Sustainable and Resilient – Delivering the Infrastructure Needed for 21st Century Challenges
OpEd – David Tucker (Chief of Project Advisory and Evaluation, Infrastructure Australia)
Since the summer of 2019, Australian communities have experienced the COVID-19 pandemic, a record-breaking bushfire season, economic vulnerability, extensive flooding, increasing geopolitical uncertainty, and
cyber-attacks on operational infrastructure. These challenges have demonstrated how critical our infrastructure is for maintaining community well-being, biodiversity, and a functional economy.
Australia’s governments, communities and businesses are now working to recover from these compounding crises, with efforts underway to return to normality and rebuild our economy.

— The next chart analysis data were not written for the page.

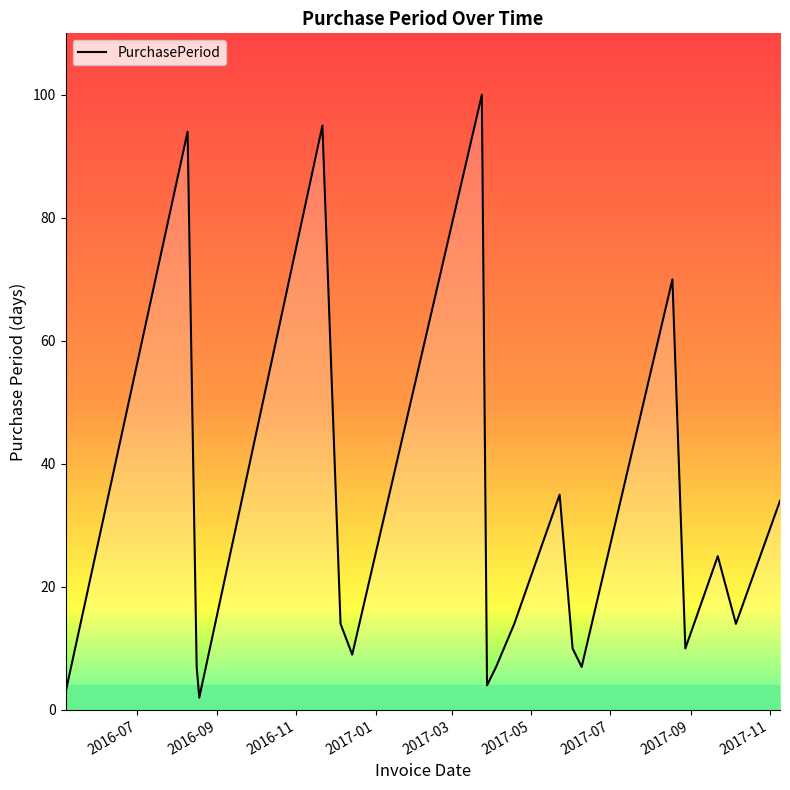

What is the greatest value displayed?

100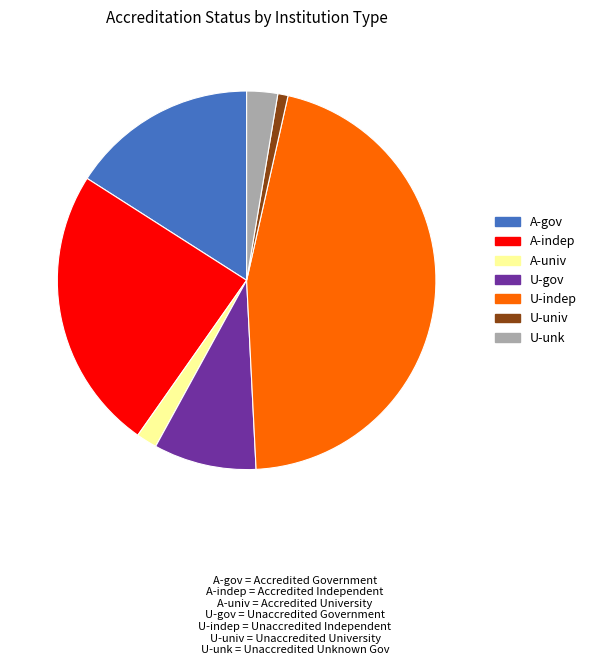

What is the smallest slice in the pie chart?

U-univ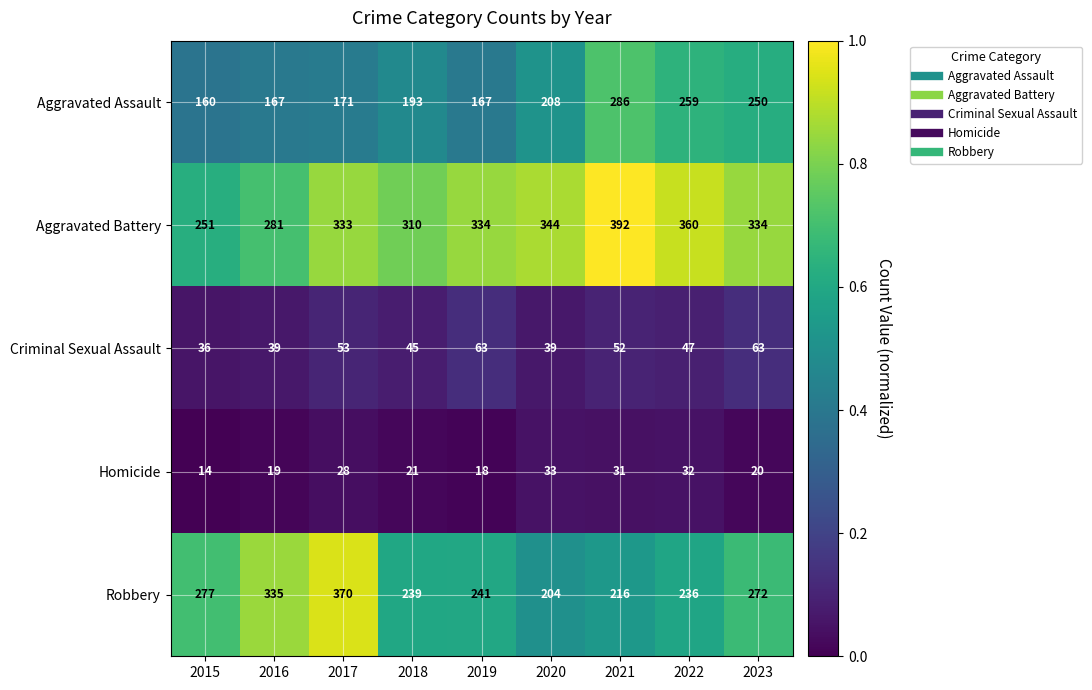

Where is Aggravated Battery nearest to the value 321?

2018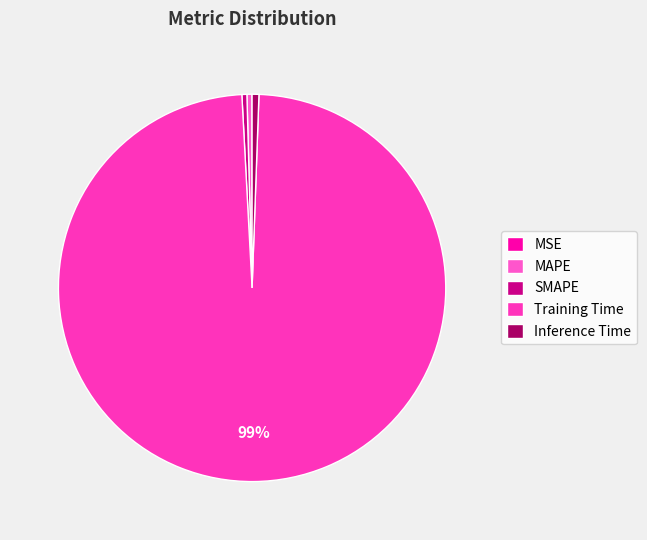

To the nearest percent, what is the combined percentage of Inference Time and MSE?

1%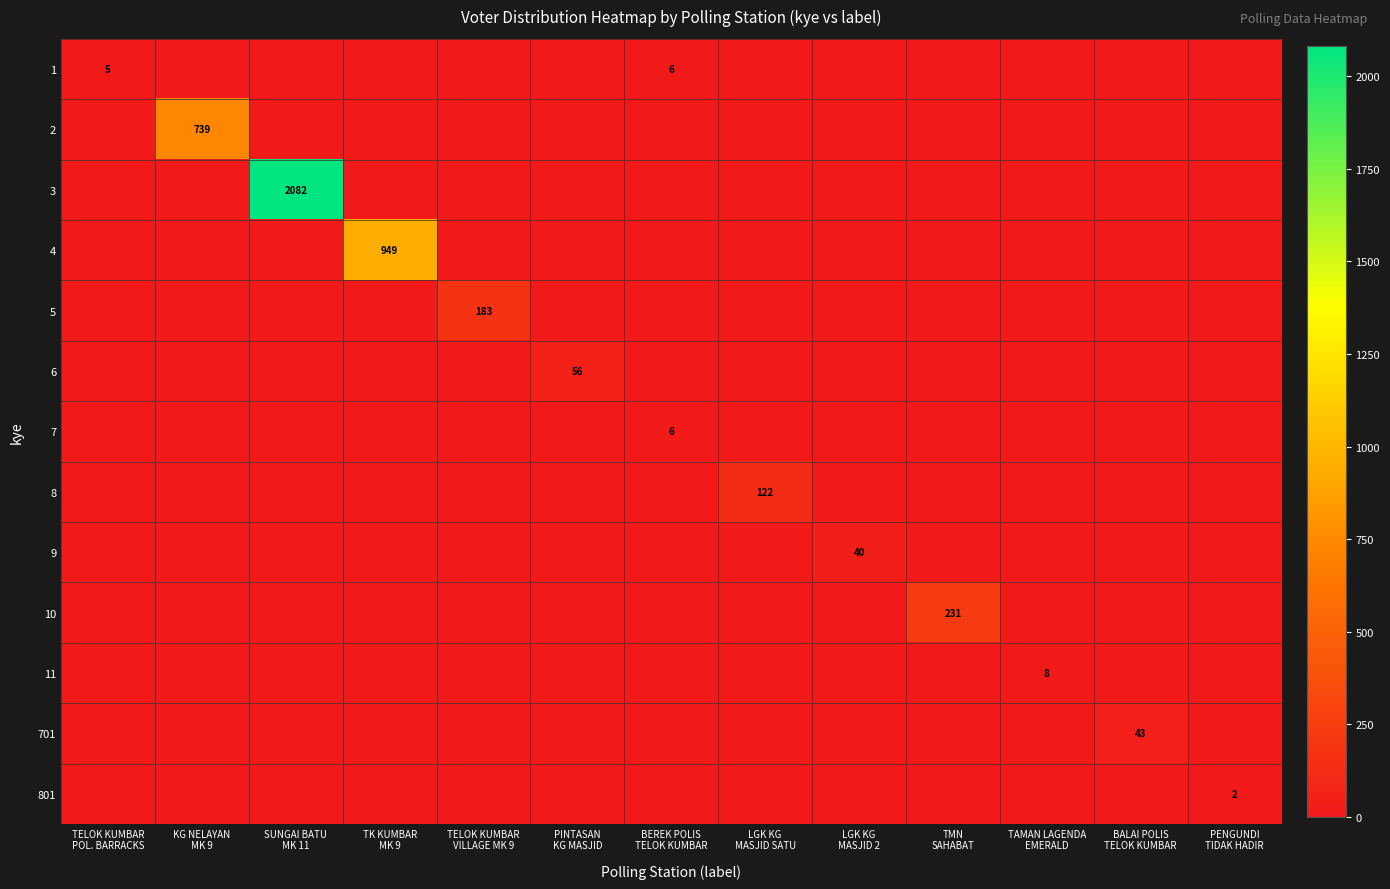

Which category has the lowest value across all series?

KG NELAYAN
MK 9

As part of the rebuild, we need to look forward and recognise that the recent disasters provide a warning sign for the risks and uncertainties that lie ahead. Collectively this means that the infrastructure sector will play a primary mitigation and adaptation role in preparing for future extreme events. Our assets and networks must be able to resist, absorb, accommodate, recover, transform, and thrive in response to shocks and stresses.

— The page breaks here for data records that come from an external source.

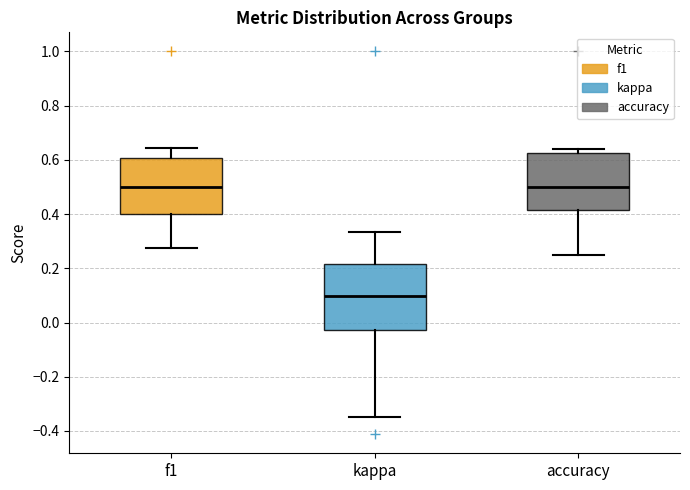

Reading left to right, read every box against the y-axis: the position of its median line, the range the box covers, and the ends of its whiskers. The values are not printed on the chart, so give them approximately, as read against the axis.

f1: median 0.50, box 0.40 to 0.60, whiskers 0.28 to 0.64
kappa: median 0.10, box -0.02 to 0.22, whiskers -0.34 to 0.34
accuracy: median 0.50, box 0.42 to 0.62, whiskers 0.26 to 0.64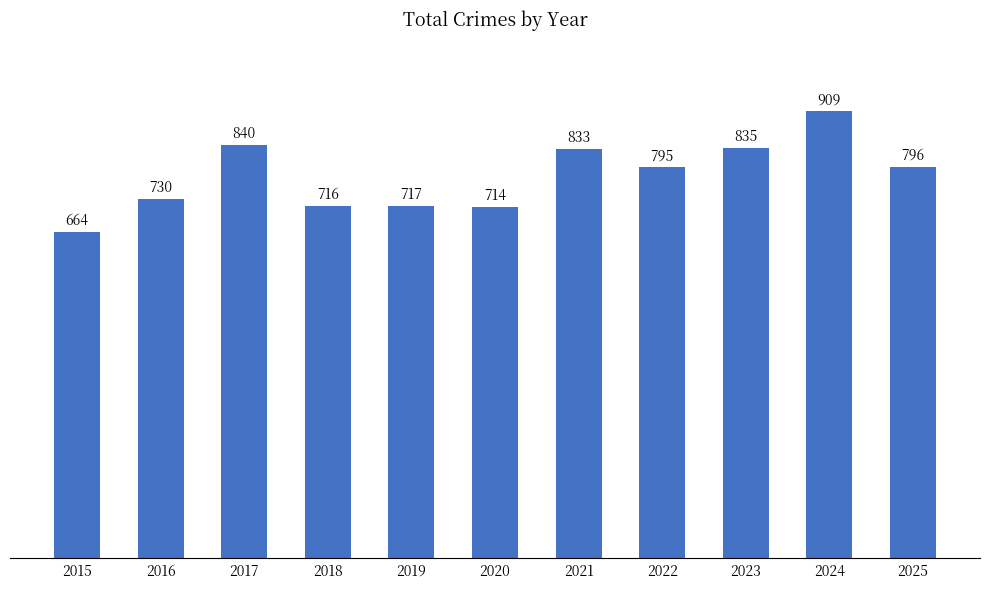

At which label is the value closest to 786?

2022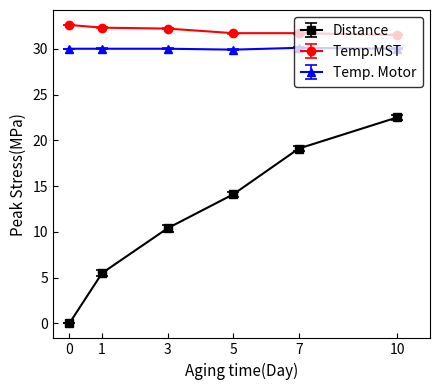

True or false: Temp. Motor and Distance cross at least once.

False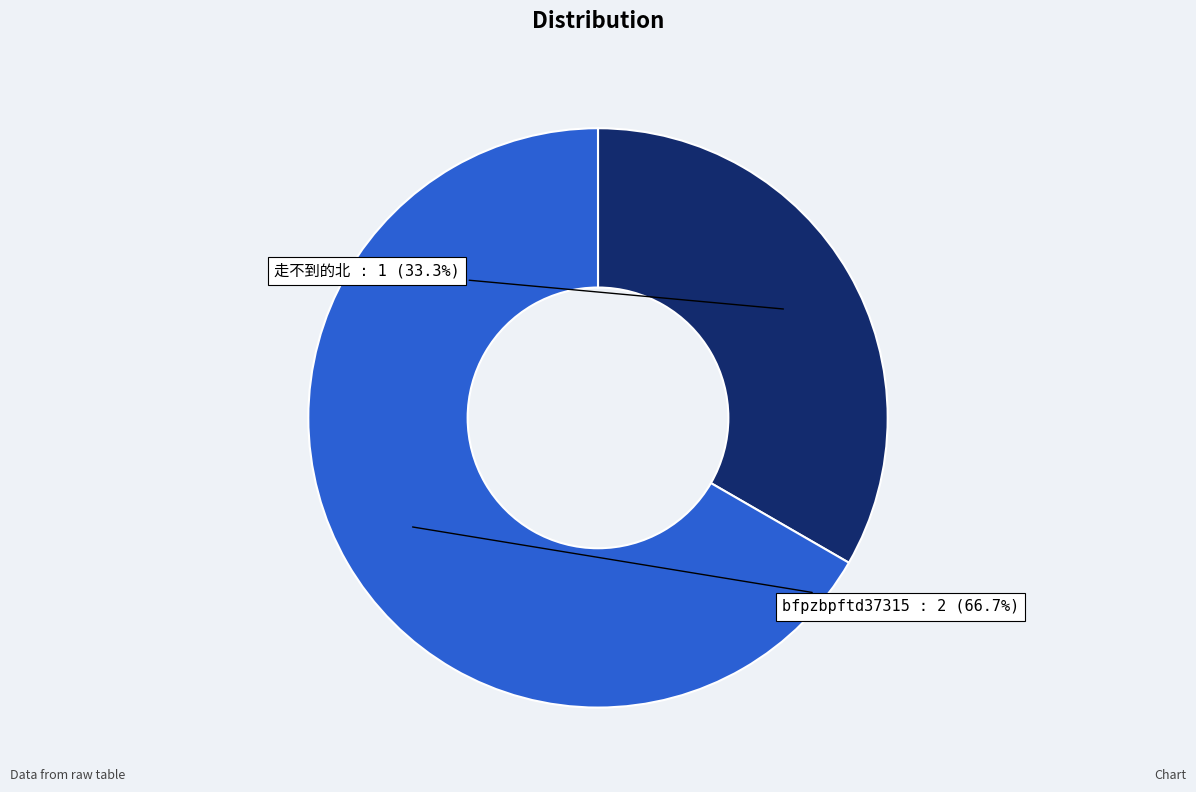

What is the largest slice in the pie chart?

bfpzbpftd37315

To protect Australians as we move forward, we need to transform infrastructure planning, delivery, and management. To help support this transition, we have embedded sustainability and resilience into our Infrastructure Australia Assessment Framework by providing best practice guidance on:
How sustainability and resilience can be included in cost-benefit analysis and considered qualitatively
How to measure the long-term benefits of sustainability and resilience, considering the short-term costs
How to account for risk and uncertainty throughout project development
High-level guidance on considering sustainability and resilience at each stage of a project’s lifecycle, by embedding sustainable thinking at the early stages of project development and seeking to optimise outcomes through the duration of an asset’s life.
We hope that by including this guidance, we will start to see a step-change across the industry whereby sustainability and resilience becomes a first-order consideration in the development of infrastructure proposals.